WHAT YOU SHOULD DO —
Transcribe word for word the section of the records below that opens with the line containing "[207,115,305,127] 1.7.10-1.12.1 ->" and closes with the line containing "(309, 237) none ->"; drop every picture.

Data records
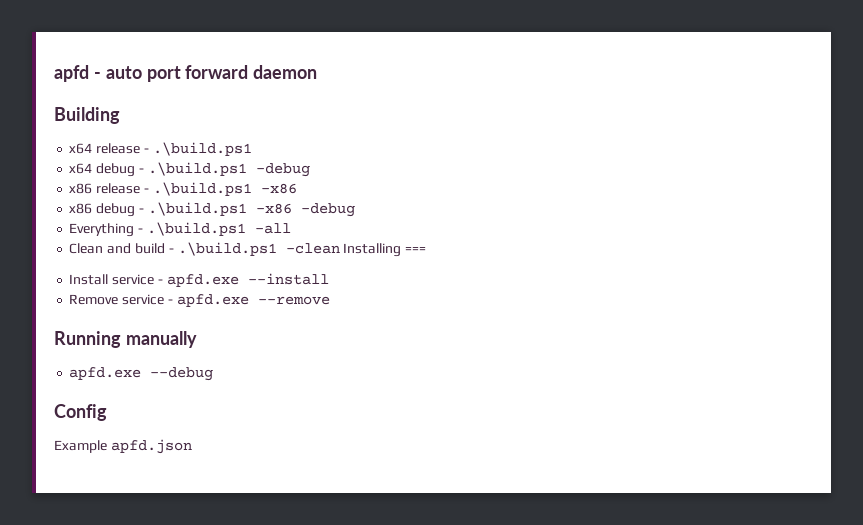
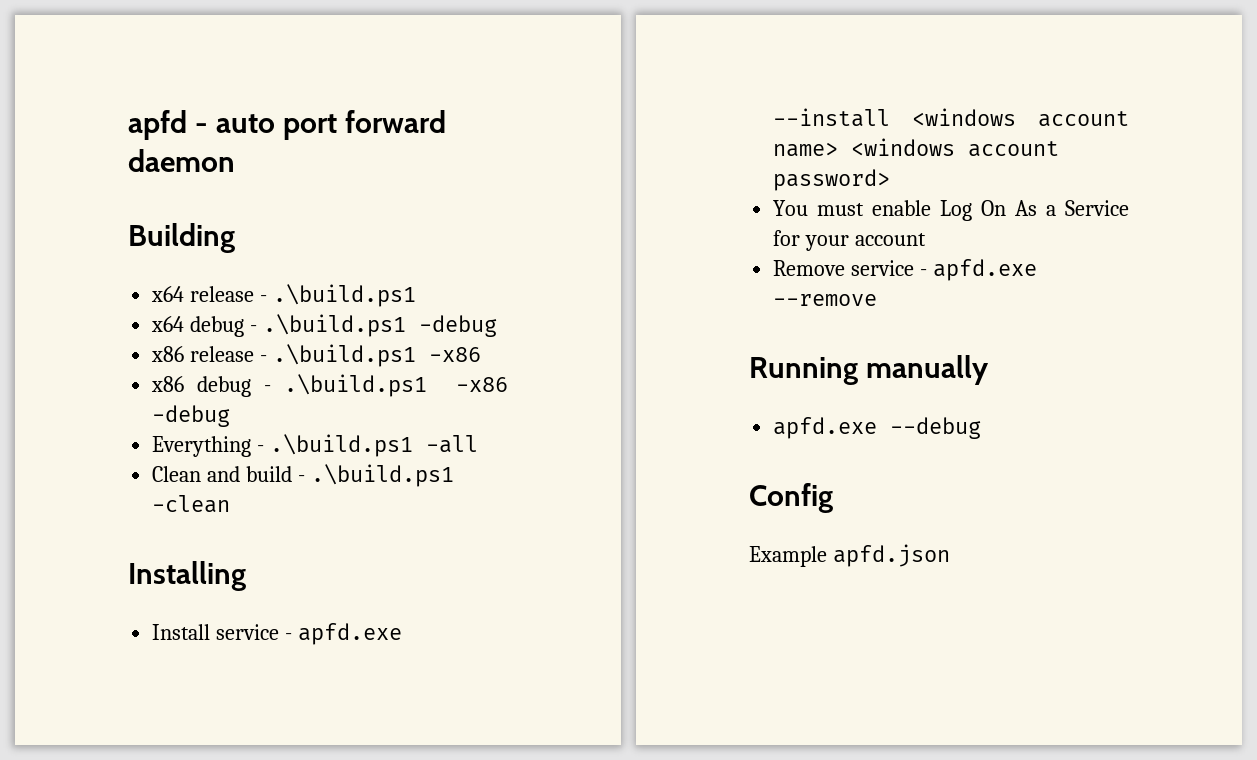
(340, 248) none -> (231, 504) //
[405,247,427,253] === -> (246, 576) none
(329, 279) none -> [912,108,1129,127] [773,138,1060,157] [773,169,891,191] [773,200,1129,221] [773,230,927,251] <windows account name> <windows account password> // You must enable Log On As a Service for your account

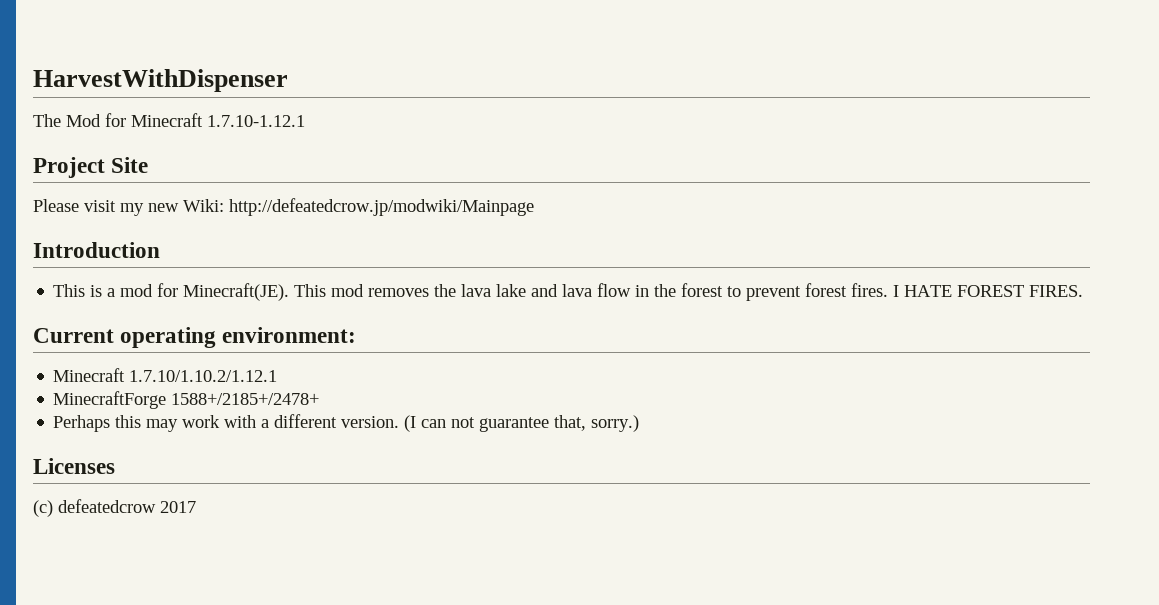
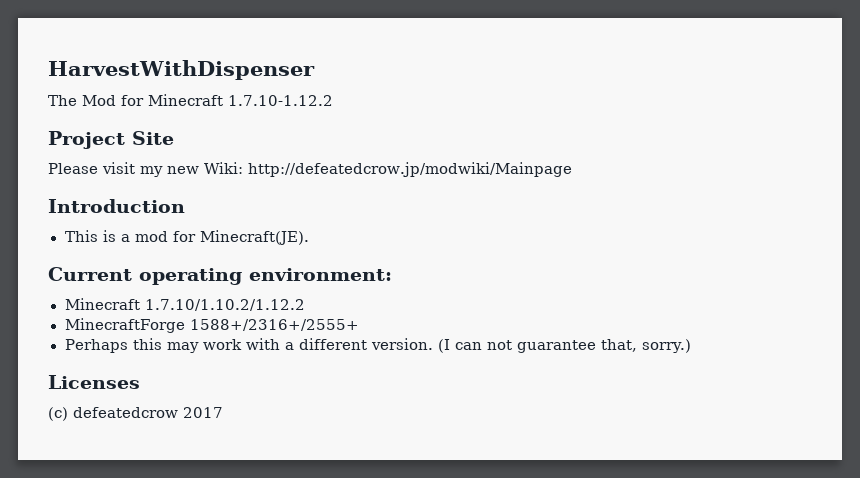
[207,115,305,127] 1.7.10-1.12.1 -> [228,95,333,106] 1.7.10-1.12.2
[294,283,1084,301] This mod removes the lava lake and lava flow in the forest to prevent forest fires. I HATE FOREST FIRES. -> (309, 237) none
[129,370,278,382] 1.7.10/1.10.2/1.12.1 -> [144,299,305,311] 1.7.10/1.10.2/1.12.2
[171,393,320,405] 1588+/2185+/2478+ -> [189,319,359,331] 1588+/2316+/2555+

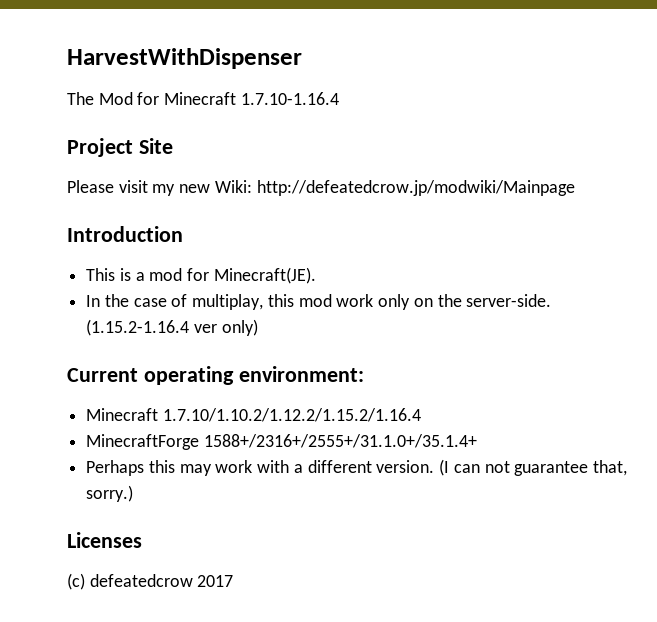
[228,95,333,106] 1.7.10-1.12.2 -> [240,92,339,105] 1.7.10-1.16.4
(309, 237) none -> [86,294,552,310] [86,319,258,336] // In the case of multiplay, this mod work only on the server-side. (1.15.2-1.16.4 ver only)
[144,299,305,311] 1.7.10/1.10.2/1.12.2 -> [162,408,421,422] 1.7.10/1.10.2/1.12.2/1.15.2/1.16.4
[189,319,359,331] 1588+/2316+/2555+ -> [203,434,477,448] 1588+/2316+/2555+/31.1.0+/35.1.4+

RESULT —
[207,115,305,127] 1.7.10-1.12.1 -> [228,95,333,106] 1.7.10-1.12.2
[294,283,1084,301] This mod removes the lava lake and lava flow in the forest to prevent forest fires. I HATE FOREST FIRES. -> (309, 237) none
[129,370,278,382] 1.7.10/1.10.2/1.12.1 -> [144,299,305,311] 1.7.10/1.10.2/1.12.2
[171,393,320,405] 1588+/2185+/2478+ -> [189,319,359,331] 1588+/2316+/2555+

[228,95,333,106] 1.7.10-1.12.2 -> [240,92,339,105] 1.7.10-1.16.4
(309, 237) none -> [86,294,552,310] [86,319,258,336] // In the case of multiplay, this mod work only on the server-side. (1.15.2-1.16.4 ver only)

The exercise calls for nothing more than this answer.